Historically, tattoos functioned as markers of subcultural identity, from military service to punk and biker communities. That association has shifted dramatically. Tattooing has moved from subcultures into the mainstream over the past few decades. Today, roughly 46% of Americans aged 30 to 49 have at least one tattoo, and 41% of those under 30 do. There are no significant differences by political party or whether someone lives in an urban, suburban, or rural area. Tattoos have become a near-universal cultural practice rather than a badge of any particular group, though they still carry subcultural significance in some contexts.
Rebellion and Independence
The “rebellion” motive is real but often overstated. In survey data, rebellion consistently scores at the bottom of motivation lists. Far more people report wanting to feel independent or individual than wanting to defy authority or social norms. That said, for some people, particularly younger people getting their first tattoo, the act of permanently marking your body does carry a sense of autonomy. It’s a declaration that your body is yours to modify. This motive tends to fade with age, replaced by more specific personal meanings.
Workplace Stigma Is Fading
One factor that has made tattoos more common is shifting professional acceptance. Industries that once strictly prohibited visible ink are loosening their policies. Virgin Airlines began allowing visible tattoos on flight crew in 2022. London’s Metropolitan Police updated their dress code the same year to permit visible tattoos as long as they aren’t on the face or front of the neck. Over half of adults aged 18 to 34 in the UK now view tattoos positively.

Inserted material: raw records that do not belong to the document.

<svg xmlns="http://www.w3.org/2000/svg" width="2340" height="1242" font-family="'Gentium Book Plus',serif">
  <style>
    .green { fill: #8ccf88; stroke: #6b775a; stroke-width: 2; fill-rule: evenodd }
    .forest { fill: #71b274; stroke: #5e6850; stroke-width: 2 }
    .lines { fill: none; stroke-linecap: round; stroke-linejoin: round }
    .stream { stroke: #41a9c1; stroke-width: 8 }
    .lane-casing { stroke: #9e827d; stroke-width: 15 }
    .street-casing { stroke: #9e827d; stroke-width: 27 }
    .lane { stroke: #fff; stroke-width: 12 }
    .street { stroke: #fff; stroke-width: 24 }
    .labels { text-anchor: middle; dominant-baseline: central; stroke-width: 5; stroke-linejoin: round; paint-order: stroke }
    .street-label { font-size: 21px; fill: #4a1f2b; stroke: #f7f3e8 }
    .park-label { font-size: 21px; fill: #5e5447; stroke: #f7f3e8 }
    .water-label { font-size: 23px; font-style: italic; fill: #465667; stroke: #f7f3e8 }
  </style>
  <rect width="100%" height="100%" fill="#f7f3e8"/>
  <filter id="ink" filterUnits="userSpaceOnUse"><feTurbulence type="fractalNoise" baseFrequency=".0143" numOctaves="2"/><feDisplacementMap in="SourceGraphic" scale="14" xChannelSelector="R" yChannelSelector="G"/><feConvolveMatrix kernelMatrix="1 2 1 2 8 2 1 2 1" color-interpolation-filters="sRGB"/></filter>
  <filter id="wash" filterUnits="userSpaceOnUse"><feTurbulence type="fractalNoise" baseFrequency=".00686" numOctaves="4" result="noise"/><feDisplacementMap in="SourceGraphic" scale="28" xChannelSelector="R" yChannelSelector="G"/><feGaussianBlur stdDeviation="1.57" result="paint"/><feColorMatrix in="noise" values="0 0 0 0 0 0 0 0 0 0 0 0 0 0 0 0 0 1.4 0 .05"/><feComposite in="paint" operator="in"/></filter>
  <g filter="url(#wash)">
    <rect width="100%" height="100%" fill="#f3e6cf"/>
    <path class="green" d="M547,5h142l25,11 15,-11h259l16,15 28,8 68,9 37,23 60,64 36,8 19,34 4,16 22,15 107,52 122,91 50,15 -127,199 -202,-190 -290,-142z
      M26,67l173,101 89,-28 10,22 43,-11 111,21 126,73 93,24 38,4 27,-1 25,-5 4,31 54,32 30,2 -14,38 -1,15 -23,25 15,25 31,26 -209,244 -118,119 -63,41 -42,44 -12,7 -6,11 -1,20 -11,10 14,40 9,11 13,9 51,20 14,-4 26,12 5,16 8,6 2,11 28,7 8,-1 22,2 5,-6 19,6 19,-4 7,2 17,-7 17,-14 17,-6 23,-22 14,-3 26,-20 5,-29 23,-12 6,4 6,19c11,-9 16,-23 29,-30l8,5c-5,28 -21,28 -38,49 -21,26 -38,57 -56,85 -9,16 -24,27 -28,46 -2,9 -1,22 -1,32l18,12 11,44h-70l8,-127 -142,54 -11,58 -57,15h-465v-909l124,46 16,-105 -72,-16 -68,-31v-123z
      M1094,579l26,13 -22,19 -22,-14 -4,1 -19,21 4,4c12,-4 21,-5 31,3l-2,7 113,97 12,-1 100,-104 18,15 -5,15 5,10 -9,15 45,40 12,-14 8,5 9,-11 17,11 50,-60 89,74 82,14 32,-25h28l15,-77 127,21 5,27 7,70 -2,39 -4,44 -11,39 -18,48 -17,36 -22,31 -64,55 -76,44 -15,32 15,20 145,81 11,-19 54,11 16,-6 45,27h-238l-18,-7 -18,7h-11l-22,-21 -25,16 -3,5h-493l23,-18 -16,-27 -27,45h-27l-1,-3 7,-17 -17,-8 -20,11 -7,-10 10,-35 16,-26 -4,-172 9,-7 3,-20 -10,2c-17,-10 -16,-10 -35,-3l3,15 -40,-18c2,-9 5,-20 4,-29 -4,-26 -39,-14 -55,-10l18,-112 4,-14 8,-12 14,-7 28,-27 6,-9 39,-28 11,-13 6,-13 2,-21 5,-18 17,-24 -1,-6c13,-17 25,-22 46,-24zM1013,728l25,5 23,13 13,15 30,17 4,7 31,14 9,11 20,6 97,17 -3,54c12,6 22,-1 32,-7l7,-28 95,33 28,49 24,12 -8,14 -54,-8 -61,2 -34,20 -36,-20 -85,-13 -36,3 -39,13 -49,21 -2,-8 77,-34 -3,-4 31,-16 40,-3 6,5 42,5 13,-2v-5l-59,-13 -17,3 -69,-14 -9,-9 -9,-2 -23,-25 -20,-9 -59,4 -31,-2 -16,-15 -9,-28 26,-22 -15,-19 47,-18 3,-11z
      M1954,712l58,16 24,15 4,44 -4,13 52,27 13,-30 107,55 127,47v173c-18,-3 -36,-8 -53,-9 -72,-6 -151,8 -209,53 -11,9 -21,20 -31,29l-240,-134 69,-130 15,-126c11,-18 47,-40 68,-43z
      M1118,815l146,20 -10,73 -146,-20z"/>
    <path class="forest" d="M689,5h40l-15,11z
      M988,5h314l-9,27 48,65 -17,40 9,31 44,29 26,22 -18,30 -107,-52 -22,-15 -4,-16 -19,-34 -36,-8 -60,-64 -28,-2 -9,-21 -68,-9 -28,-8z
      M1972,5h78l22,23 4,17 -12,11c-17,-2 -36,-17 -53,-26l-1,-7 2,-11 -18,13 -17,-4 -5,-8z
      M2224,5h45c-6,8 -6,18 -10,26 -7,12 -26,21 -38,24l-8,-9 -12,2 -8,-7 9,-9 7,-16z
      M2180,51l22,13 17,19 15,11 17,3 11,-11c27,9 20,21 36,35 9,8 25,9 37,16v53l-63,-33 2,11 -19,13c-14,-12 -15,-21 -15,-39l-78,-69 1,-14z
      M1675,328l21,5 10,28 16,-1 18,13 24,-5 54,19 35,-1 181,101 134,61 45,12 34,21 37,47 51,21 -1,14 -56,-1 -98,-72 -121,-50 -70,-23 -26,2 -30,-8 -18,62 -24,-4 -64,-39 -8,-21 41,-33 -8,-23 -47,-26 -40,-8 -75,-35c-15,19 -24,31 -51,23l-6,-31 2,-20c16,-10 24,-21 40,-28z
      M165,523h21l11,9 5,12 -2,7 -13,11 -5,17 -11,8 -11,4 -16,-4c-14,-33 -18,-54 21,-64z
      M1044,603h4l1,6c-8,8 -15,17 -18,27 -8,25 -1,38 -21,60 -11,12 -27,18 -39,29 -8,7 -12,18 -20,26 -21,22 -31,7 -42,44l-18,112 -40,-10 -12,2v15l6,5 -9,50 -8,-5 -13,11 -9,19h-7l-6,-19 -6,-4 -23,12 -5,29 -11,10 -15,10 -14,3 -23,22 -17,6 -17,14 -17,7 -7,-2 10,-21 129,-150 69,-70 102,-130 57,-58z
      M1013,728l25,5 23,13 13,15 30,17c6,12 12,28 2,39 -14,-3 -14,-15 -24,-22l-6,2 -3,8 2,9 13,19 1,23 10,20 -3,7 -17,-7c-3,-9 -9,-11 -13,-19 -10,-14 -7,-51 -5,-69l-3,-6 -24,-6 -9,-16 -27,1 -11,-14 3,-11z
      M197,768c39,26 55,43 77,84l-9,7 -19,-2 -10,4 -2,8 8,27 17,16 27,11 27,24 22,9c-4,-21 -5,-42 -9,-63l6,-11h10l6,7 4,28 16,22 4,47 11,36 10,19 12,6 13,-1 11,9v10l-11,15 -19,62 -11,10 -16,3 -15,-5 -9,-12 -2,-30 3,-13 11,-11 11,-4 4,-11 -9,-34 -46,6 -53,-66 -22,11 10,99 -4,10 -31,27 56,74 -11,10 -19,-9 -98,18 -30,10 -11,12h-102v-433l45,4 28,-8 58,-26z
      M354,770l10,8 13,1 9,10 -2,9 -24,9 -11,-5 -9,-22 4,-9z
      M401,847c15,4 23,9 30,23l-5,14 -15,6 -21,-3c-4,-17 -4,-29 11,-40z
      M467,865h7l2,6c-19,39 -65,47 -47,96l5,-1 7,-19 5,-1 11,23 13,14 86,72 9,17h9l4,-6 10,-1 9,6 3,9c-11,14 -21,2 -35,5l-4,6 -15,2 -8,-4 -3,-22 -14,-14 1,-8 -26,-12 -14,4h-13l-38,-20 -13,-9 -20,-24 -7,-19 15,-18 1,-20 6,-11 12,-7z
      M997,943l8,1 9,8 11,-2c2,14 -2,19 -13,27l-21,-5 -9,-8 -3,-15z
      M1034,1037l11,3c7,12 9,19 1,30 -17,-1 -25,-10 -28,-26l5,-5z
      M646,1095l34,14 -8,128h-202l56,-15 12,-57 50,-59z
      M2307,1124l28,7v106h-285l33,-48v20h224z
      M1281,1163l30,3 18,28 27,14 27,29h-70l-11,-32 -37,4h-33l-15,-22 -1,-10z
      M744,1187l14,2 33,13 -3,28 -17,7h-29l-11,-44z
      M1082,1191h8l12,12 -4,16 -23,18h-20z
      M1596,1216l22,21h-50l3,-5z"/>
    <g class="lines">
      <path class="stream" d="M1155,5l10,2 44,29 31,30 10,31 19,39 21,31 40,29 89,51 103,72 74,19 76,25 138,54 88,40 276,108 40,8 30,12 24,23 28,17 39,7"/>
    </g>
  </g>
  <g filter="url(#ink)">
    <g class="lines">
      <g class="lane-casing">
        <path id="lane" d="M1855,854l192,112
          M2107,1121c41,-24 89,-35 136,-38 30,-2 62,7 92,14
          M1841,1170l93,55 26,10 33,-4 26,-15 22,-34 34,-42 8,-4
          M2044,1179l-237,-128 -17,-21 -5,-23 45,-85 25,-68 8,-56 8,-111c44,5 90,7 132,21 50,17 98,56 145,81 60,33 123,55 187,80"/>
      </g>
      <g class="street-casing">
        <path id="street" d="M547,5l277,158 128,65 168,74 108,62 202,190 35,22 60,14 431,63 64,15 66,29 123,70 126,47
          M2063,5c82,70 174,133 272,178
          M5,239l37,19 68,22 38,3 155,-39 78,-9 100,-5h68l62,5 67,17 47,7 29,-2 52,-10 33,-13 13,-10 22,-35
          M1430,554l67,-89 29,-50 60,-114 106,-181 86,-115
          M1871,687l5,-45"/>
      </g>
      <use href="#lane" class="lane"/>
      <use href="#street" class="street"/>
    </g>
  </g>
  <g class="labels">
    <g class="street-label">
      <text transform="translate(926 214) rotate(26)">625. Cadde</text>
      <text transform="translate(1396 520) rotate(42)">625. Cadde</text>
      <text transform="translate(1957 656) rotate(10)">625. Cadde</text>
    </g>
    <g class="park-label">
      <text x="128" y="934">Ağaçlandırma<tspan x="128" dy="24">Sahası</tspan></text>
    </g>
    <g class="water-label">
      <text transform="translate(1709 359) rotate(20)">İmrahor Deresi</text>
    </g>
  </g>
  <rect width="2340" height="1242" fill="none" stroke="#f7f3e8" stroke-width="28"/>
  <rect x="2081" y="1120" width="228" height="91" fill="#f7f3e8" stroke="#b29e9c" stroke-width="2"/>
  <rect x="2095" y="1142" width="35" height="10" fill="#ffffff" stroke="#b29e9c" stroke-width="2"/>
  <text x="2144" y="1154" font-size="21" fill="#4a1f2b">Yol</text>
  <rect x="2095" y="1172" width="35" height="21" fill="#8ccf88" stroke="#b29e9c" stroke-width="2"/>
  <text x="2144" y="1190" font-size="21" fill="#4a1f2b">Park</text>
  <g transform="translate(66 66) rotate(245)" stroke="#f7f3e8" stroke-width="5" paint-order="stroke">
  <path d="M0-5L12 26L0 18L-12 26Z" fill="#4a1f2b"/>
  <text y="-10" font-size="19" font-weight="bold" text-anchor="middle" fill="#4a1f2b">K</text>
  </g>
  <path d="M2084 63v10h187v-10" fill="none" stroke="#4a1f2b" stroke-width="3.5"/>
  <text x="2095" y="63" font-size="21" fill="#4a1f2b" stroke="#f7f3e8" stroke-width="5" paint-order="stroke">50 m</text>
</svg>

Some resistance persists. Customer-facing industries like hospitality and retail, along with fields like healthcare, law, and finance, still sometimes discourage visible tattoos based on older associations between ink and negative personality traits. But the trend line is clear: as tattooed people make up a larger share of the workforce and customer base, blanket prohibitions are becoming harder to justify.
Regret and What It Reveals
Understanding why people regret tattoos also sheds light on why they get them in the first place. In a cross-sectional study of tattooed individuals, 58% reported some level of regret. The most common reasons for wanting removal were cultural pressure (74%), poor quality artwork (35%), and having gotten the tattoo at a young age (33.8%). These numbers suggest that motivations shift over time. A tattoo that felt meaningful at 19 may feel irrelevant at 35, and a tattoo chosen impulsively rarely ages as well as one chosen deliberately.
The regret data also highlights how much context matters. Cultural acceptance varies widely by region and community, and a tattoo that feels empowering in one social environment can become a source of friction in another. The permanence that makes tattoos powerful as markers of identity is the same quality that makes them risky when motivations change.